藝術家Elbridge Ayer BURBANK (1858-1949) 生平簡歷

出生地: Harvard, IL

死亡地点: San Fran., CA

地址: Napa, CA

职业: Painter

教育: Chicago Art Academy, 1874-78, with Emil Carlsen, Felix Regamey, and J.F. Gookins; in Munich with Paul Nauen, Friedrich Fehr, and Toby Rosenthal, 1889

展出: Chicago SA, 1893 (prize); NAD, 1895-1900; BAC; Soc. Western Artists; PAFA, 1894, 1896-99, 1903; AIC; Cotton States Expo, Atlanta,1895 (med., prize); Trans-Miss. Expo., Omaha; Tenn. Centennial Int'l Expo., Nashville; Pan.-Am. Exp., Buffalo, 1901; Louisiana Purchase Expo., St. Louis, 1904; Kanst Gal., Los Angeles, 1907; Marshall Field"s, Chicago, 1910

会员: Am. Artists Cl., Munich, 1889; Chicago SA, 1893; Cosmopolitan Cl., Chicago, 1895

工作: Field Mus.; Newberry Library, Chicago; Smithsonian Inst.; Butler Inst. Am. Art

评论: By 1880, he opened a studio in St. Paul, MN. His first big job was with Northwest Illustrated Monthly, where he painted scenery (in 1885 and in 1886) along the route of the Northern Pacific Railroad, meant to encourage homesteaders to buy land. In 1887, he studied briefly in Munich, but returned in 1889 for two years, then opened a portrait studio in London for a year. In 1892, he and his wife returned to Chicago where he had a studio in the Athenaeum Bldg. and specialized in painting small serio-comic figures and genre scenes of African-Americans, particularly of children. In 1897, Edward Ayer, his uncle, museum president, and founder of the Ayer Indian Collection at the Newberry Library in Chicago, commissioned Native American portraits from him. Thereafter, Burbank became obsessed with painting the Apache, Comanche, Kiowa, and many other tribes.
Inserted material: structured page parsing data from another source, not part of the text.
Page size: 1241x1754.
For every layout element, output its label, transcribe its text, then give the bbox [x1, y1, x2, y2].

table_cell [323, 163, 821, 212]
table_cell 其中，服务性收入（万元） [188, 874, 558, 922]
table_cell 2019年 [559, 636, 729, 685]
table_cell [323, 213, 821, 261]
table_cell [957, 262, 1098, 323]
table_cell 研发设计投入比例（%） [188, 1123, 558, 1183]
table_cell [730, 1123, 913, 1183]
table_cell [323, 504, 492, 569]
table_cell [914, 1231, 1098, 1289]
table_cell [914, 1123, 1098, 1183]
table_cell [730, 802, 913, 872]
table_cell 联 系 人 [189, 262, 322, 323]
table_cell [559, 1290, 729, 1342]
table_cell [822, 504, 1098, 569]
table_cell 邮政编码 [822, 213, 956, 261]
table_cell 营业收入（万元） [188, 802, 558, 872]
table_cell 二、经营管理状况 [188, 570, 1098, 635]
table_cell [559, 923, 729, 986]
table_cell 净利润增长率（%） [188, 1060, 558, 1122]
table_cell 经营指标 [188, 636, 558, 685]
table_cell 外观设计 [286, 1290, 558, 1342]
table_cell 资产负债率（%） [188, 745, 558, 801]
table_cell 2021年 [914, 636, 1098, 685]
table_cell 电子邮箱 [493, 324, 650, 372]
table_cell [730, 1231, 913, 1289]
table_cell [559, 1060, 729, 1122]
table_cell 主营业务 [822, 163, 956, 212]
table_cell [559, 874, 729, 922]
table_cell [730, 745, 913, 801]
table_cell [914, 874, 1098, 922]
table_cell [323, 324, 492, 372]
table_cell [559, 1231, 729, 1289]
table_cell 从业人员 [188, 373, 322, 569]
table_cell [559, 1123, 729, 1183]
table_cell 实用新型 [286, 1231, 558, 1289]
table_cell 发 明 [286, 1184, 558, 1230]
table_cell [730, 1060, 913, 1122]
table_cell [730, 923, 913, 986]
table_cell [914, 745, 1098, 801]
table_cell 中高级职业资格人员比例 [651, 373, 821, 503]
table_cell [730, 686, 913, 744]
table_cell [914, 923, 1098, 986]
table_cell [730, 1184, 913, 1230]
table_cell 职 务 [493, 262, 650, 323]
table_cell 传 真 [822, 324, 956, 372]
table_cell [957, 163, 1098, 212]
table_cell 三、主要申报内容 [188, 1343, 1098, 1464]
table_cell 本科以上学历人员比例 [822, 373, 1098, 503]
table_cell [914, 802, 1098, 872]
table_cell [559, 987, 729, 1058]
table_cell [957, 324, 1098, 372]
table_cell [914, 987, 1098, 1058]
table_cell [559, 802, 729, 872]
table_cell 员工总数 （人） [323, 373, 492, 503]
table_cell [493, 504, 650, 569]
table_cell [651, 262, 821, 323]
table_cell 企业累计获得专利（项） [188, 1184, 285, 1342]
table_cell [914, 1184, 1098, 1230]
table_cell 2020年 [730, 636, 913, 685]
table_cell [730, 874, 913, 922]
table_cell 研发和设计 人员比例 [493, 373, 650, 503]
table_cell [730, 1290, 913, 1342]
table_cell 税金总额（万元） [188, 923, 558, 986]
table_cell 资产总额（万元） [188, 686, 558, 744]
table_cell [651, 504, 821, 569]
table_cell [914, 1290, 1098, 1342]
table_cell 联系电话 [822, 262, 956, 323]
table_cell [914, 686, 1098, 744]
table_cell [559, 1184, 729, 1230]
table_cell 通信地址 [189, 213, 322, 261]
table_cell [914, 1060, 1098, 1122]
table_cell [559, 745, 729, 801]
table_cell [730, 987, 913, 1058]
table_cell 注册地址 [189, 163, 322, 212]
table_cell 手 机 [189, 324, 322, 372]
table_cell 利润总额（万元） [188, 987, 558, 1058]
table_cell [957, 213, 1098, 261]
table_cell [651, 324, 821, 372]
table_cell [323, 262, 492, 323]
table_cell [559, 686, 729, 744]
He traveled constantly in the West, living among his sitters, who named him Many Brushes." Between 1897-1907, he made portraits of more than 125 types of North American Indians, and painted the portraits of Geronimo, Chief Joseph, Red Cloud, Naiche, American Horse, and many other notable chiefs. Unfortunately, Burbank was a manic-depressive, so after his wife"s second abortion, he deserted her, remarried, and apparently worked for the Hubbell Trading Post. His second marriage also ended in divorce, and in 1916 he suffered another nervous breakdown and was hospitalized for 17 years. Upon his release, he lived in San Francisco, painting area landscapes . . . but he was struck and killed by a cable car.

来源: WW27; Hughes, Artists in California, 80; P&H Samuels, 75; add'l info. courtesy Joel Dryer, History of Illinois Painters.